The reported morbidity and mortality associated with esophagectomy for high-grade dysplasia (HGD) and intramucosal cancer (IMC) have led asymptomatic patients to consider less invasive and possibly less effective treatments. This study provides a critical assessment of outcomes and health-related quality of life (HRQL) after esophagectomy for HGD and IMC.
Cohort analytic study.
Section of thoracic surgery at a tertiary referral center.
All patients who presented between May 1991 and February 2003 with a biopsy-proven diagnosis of Barrett esophagus with HGD or IMC were assessed.
Main Outcome Measures
Prospective analysis of postoperative morbidity, mortality, HRQL, and gastrointestinal symptoms.
Follow-up was complete in 36 patients. Mean follow-up was 4.9 years (range, 0.5-12.0 years). The incidence of postoperative invasive cancer was 39%, with stages ranging from I to IIB. There were 4 major complications (11%) and no operative mortality. Twenty-eight patients were alive, with a cancer-free survival of 85%. The HRQL outcomes (Medical Outcomes Study 36-Item Short-Form Health Survey) were comparable with those of age- and sex-matched controls.
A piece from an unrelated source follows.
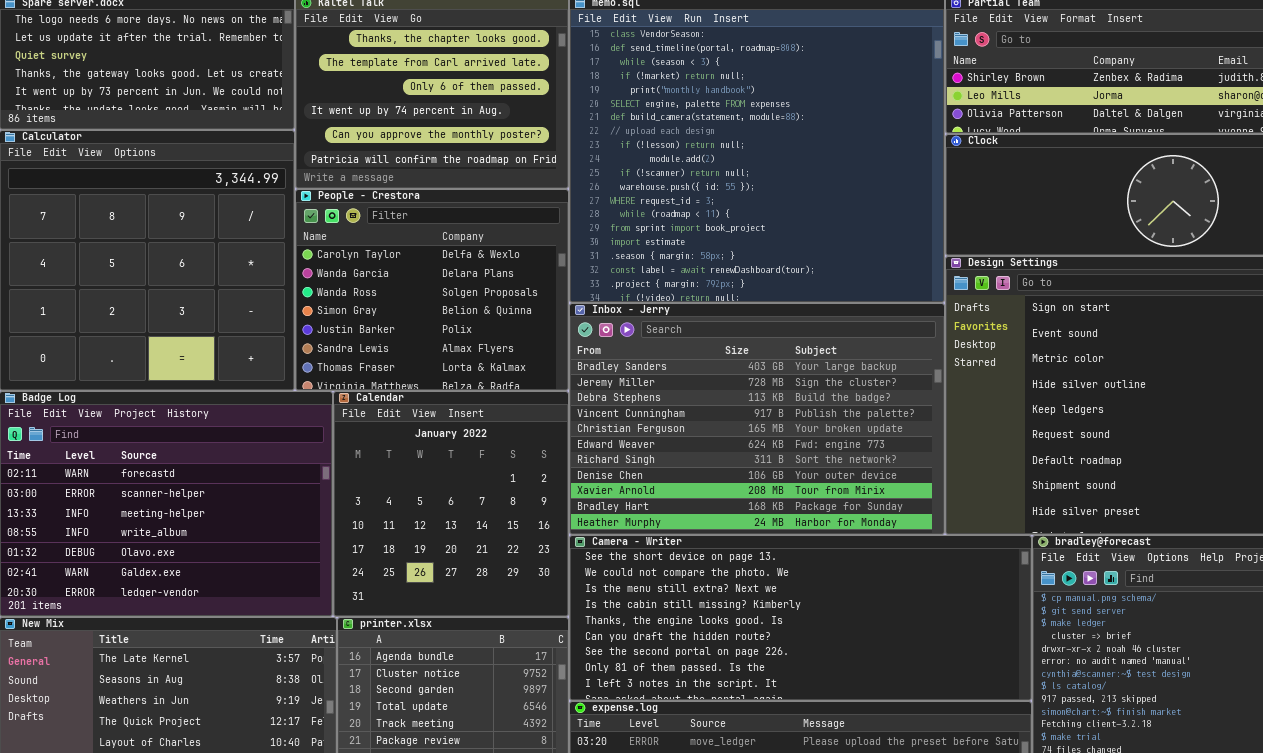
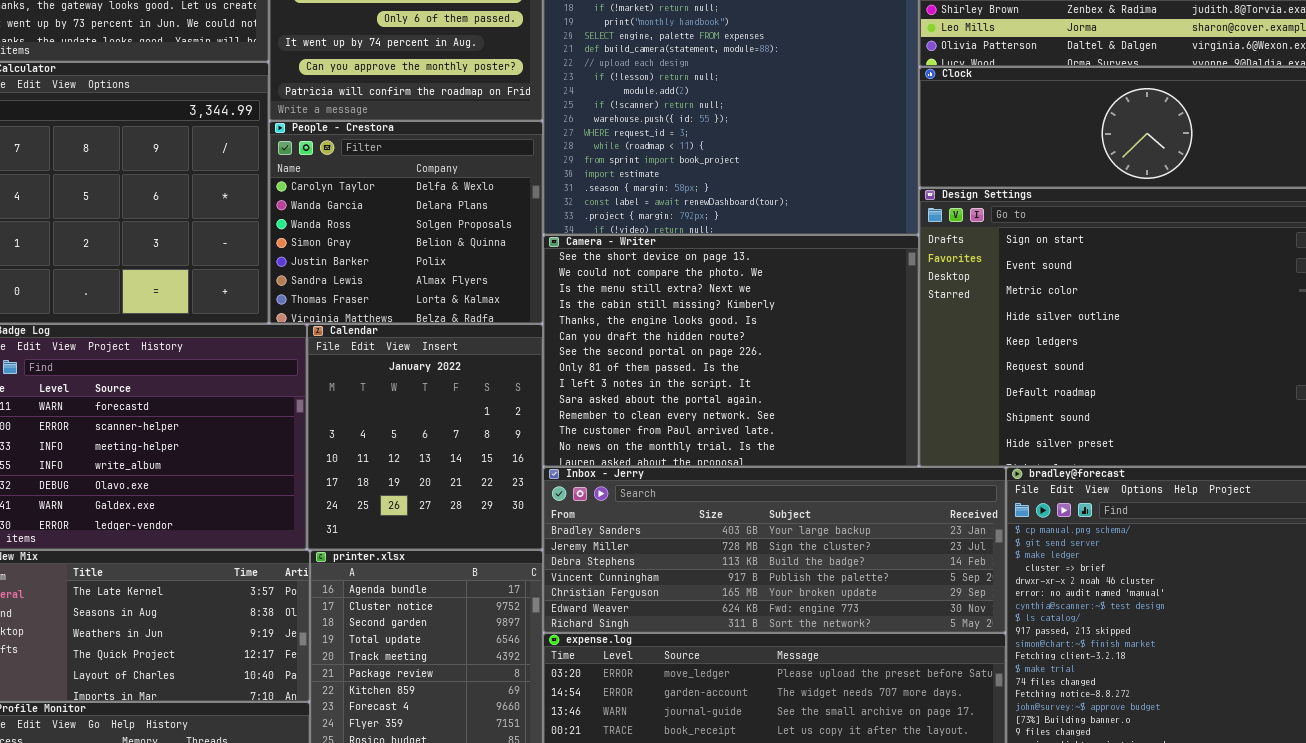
Inbox - Jerry: [569,303,945,535] -> [543,467,1006,633], moved, resized
Camera - Writer: [569,535,1032,701] -> [543,235,919,467], moved, resized

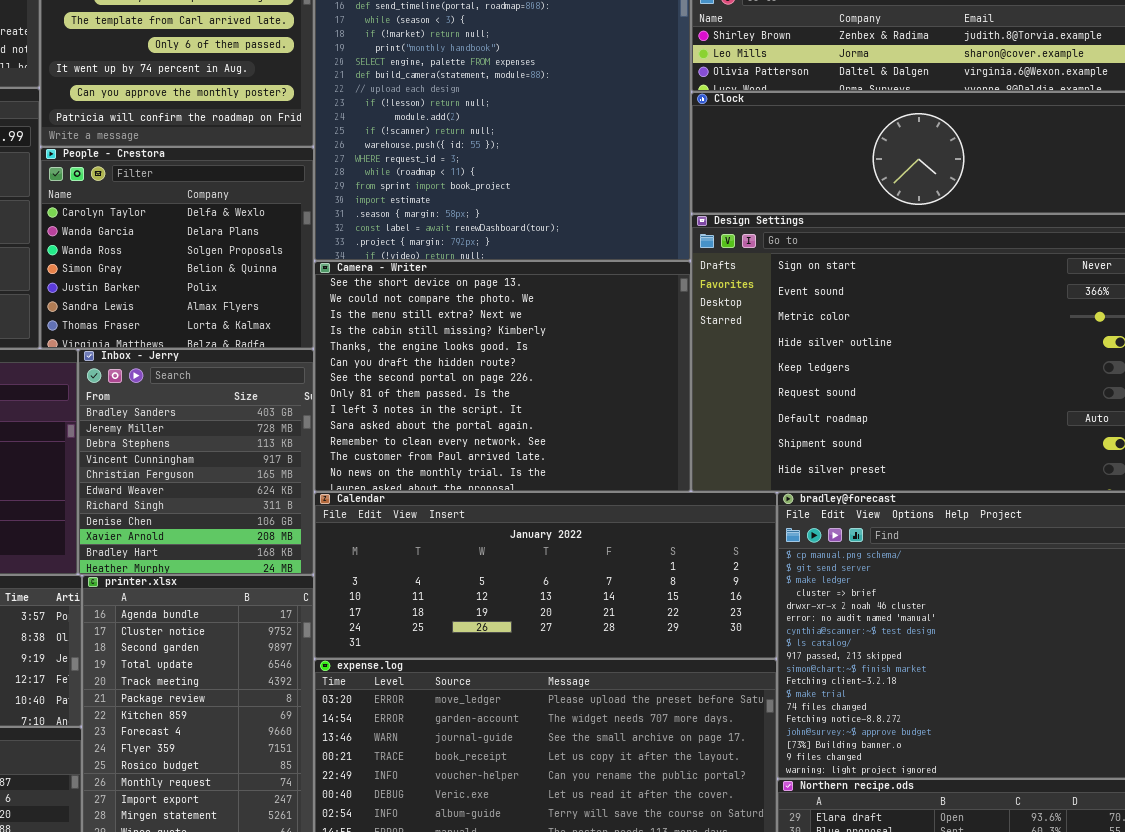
Calendar: [307,324,543,550] -> [314,492,777,659], moved, resized
Inbox - Jerry: [543,467,1006,633] -> [78,349,314,575], moved, resized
Significant differences in postesophagectomy gastrointestinal symptoms were seen with a decreased incidence of heartburn (P≤.001) and increased requirement for a slower speed of eating. Twenty-two (79%) of the 28 patients described their current eating pattern as “normal or insignificantly impacted.”
Esophagectomy for HGD and IMC can be accomplished with low morbidity and mortality. Furthermore, most patients are able to resume a normal eating pattern, and postoperative HRQL can be equivalent to that of the general population.